» **Problem**
Rewrite the text lines of every block in the data, changing "bounding box" to "enclosing rectangle" and keeping everything else unchanged. Leave the pictures out.

------------------------

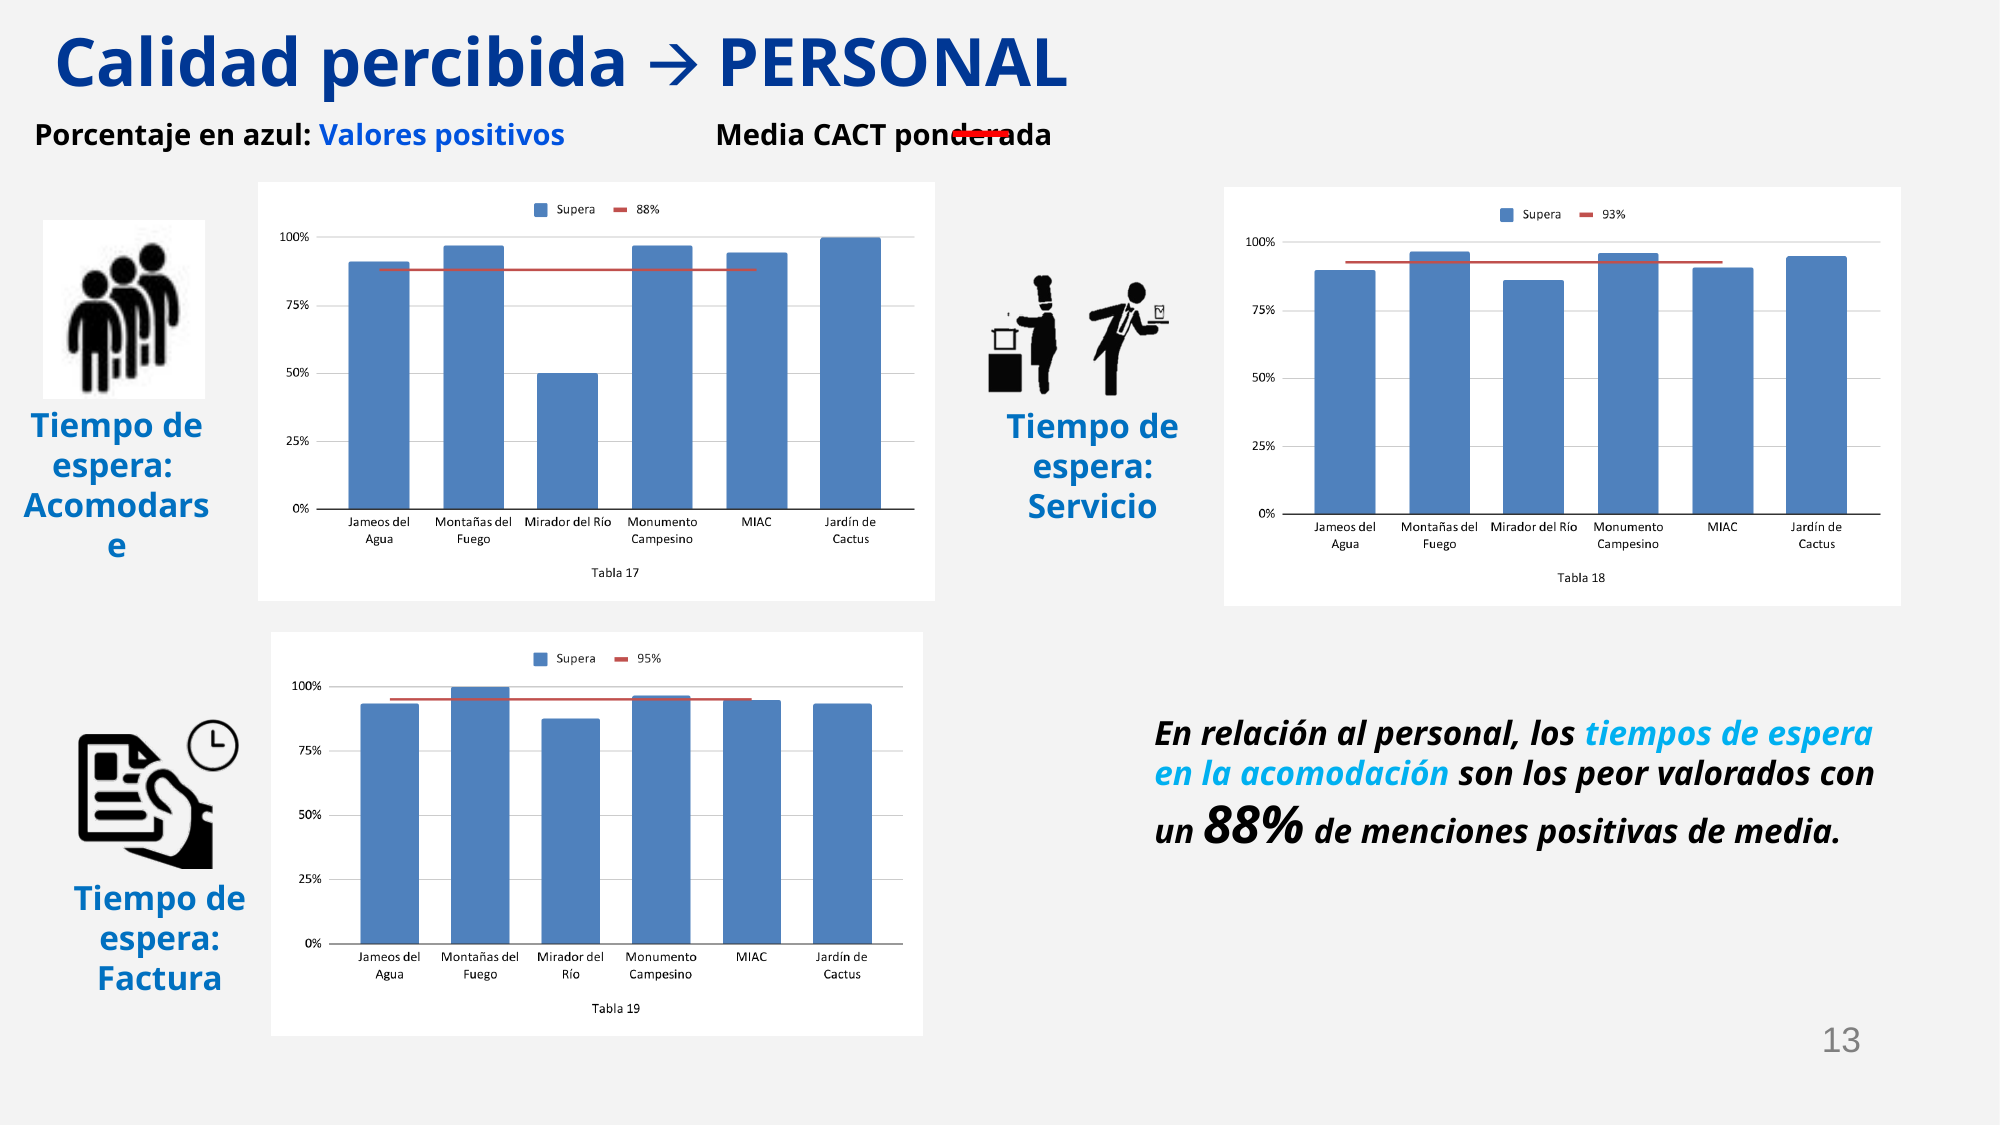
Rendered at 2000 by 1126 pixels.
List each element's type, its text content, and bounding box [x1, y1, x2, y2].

picture [976, 268, 1174, 410]
picture [258, 182, 935, 601]
text_box Tiempo de espera: Acomodarse [0, 397, 234, 534]
text_box Porcentaje en azul: Valores positivos Media CACT ponderada [19, 109, 1988, 158]
text_box Calidad percibida 🡪 PERSONAL [54, 0, 1225, 109]
picture [1224, 187, 1901, 606]
text_box Tiempo de espera: Servicio [976, 398, 1210, 535]
slide_number 1 [1412, 1008, 1880, 1069]
picture [271, 632, 923, 1036]
text_box En relación al personal, los tiempos de espera en la acomodación son los peor valorados con un 88% de menciones positivas de media. [1139, 704, 1912, 801]
picture [78, 716, 240, 869]
text_box Tiempo de espera: Factura [42, 869, 271, 1006]
picture [43, 220, 206, 399]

------------------------

» **Exercise answer**
Rendered at 2000 by 1126 pixels.
List each element's type, its text content, and enclosing rectangle [x1, y1, x2, y2].

picture [976, 268, 1174, 410]
picture [258, 182, 935, 601]
text_box Tiempo de espera: Acomodarse [0, 397, 234, 534]
text_box Porcentaje en azul: Valores positivos Media CACT ponderada [19, 109, 1988, 158]
text_box Calidad percibida 🡪 PERSONAL [54, 0, 1225, 109]
picture [1224, 187, 1901, 606]
text_box Tiempo de espera: Servicio [976, 398, 1210, 535]
slide_number 1 [1412, 1008, 1880, 1069]
picture [271, 632, 923, 1036]
text_box En relación al personal, los tiempos de espera en la acomodación son los peor valorados con un 88% de menciones positivas de media. [1139, 704, 1912, 801]
picture [78, 716, 240, 869]
text_box Tiempo de espera: Factura [42, 869, 271, 1006]
picture [43, 220, 206, 399]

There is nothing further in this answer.